## Problem description
Could you reproduce the listing below word for word, every line unchanged?

## Input material
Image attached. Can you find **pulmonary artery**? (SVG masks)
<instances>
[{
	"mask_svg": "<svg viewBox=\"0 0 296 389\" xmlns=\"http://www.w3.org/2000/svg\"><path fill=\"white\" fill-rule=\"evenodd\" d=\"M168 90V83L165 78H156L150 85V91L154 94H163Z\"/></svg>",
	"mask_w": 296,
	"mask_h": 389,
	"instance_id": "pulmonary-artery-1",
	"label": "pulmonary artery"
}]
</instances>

## Solution below
Image attached. Can you find **pulmonary artery**? (SVG masks)
<instances>
[{
	"mask_svg": "<svg viewBox=\"0 0 296 389\" xmlns=\"http://www.w3.org/2000/svg\"><path fill=\"white\" fill-rule=\"evenodd\" d=\"M168 90V83L165 78H156L150 85V91L154 94H163Z\"/></svg>",
	"mask_w": 296,
	"mask_h": 389,
	"instance_id": "pulmonary-artery-1",
	"label": "pulmonary artery"
}]
</instances>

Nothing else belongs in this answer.